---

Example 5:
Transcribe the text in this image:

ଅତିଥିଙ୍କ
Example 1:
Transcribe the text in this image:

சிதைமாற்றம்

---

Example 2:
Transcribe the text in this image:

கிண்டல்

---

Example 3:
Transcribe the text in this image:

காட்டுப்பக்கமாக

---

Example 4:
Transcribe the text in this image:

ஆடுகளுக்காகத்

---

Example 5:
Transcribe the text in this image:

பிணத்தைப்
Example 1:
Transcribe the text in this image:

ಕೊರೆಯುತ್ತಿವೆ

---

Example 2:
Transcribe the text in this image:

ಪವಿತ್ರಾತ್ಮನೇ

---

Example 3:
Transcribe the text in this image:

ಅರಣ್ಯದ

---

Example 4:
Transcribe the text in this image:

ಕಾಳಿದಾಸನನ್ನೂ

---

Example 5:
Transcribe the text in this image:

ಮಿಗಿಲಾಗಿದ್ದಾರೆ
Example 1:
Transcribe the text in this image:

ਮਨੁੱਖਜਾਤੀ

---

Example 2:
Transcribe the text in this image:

TASK REQUIREMENTS:
Copy the material above exactly. Include every line.

PROBLEM SOLUTION:
---

Example 5:
Transcribe the text in this image:

ଅତିଥିଙ୍କ
Example 1:
Transcribe the text in this image:

சிதைமாற்றம்

---

Example 2:
Transcribe the text in this image:

கிண்டல்

---

Example 3:
Transcribe the text in this image:

காட்டுப்பக்கமாக

---

Example 4:
Transcribe the text in this image:

ஆடுகளுக்காகத்

---

Example 5:
Transcribe the text in this image:

பிணத்தைப்
Example 1:
Transcribe the text in this image:

ಕೊರೆಯುತ್ತಿವೆ

---

Example 2:
Transcribe the text in this image:

ಪವಿತ್ರಾತ್ಮನೇ

---

Example 3:
Transcribe the text in this image:

ಅರಣ್ಯದ

---

Example 4:
Transcribe the text in this image:

ಕಾಳಿದಾಸನನ್ನೂ

---

Example 5:
Transcribe the text in this image:

ಮಿಗಿಲಾಗಿದ್ದಾರೆ
Example 1:
Transcribe the text in this image:

ਮਨੁੱਖਜਾਤੀ

---

Example 2:
Transcribe the text in this image:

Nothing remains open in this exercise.